**Problem statement:** Return every line below that contains the word "content".

**Material supplied:**
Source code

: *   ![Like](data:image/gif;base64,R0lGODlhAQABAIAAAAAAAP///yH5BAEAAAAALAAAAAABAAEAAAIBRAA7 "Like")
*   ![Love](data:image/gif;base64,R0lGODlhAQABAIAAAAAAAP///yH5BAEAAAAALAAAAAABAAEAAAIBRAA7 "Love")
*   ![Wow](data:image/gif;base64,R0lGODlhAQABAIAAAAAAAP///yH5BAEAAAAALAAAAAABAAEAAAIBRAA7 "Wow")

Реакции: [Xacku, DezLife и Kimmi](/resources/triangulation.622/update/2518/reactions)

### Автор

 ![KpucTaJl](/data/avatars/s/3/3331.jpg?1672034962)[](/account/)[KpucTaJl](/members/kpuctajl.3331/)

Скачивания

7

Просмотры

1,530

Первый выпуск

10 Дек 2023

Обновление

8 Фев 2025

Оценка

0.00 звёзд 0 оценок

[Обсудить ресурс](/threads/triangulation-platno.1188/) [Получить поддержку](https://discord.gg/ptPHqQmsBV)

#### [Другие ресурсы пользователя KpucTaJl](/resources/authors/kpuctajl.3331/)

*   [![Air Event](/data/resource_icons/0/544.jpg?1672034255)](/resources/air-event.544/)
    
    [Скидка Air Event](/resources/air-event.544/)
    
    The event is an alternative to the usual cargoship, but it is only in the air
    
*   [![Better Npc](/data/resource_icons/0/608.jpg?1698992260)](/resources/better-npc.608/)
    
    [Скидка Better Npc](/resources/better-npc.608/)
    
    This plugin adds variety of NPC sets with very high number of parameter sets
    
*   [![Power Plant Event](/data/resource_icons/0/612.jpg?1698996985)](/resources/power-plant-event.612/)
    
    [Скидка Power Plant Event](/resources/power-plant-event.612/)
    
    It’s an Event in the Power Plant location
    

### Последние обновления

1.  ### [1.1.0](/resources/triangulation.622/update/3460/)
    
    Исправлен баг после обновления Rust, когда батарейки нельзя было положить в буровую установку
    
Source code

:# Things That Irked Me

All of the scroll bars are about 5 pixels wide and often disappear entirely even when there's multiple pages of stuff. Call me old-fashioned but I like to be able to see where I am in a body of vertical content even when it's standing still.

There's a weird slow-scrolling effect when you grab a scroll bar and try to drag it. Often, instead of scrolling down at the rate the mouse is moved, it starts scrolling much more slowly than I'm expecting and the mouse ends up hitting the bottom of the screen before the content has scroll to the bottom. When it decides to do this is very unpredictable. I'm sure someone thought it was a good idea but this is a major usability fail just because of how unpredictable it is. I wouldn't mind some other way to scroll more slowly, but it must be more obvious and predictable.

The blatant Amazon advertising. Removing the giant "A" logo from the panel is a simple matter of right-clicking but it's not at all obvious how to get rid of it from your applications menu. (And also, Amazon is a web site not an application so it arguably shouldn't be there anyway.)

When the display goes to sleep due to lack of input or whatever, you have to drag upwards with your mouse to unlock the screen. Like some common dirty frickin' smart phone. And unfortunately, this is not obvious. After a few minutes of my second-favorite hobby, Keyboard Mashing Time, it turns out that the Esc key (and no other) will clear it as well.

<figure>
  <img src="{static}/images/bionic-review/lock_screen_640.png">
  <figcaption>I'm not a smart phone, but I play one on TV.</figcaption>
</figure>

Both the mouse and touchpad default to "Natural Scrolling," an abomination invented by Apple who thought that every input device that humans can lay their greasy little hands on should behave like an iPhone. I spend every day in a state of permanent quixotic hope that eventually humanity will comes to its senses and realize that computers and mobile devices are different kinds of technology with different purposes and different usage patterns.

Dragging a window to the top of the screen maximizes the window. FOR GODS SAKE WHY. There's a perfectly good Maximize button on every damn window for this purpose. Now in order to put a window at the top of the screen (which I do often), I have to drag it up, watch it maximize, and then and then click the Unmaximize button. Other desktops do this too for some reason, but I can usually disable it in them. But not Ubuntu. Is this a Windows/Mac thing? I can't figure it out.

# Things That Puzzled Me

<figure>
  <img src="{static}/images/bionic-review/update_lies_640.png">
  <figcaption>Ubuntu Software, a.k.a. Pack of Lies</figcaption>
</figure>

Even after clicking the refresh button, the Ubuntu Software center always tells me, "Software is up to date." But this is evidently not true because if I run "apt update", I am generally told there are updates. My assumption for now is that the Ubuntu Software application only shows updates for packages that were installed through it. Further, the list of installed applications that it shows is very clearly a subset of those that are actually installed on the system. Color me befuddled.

**Exercise solution:**
All of the scroll bars are about 5 pixels wide and often disappear entirely even when there's multiple pages of stuff. Call me old-fashioned but I like to be able to see where I am in a body of vertical content even when it's standing still.
There's a weird slow-scrolling effect when you grab a scroll bar and try to drag it. Often, instead of scrolling down at the rate the mouse is moved, it starts scrolling much more slowly than I'm expecting and the mouse ends up hitting the bottom of the screen before the content has scroll to the bottom. When it decides to do this is very unpredictable. I'm sure someone thought it was a good idea but this is a major usability fail just because of how unpredictable it is. I wouldn't mind some other way to scroll more slowly, but it must be more obvious and predictable.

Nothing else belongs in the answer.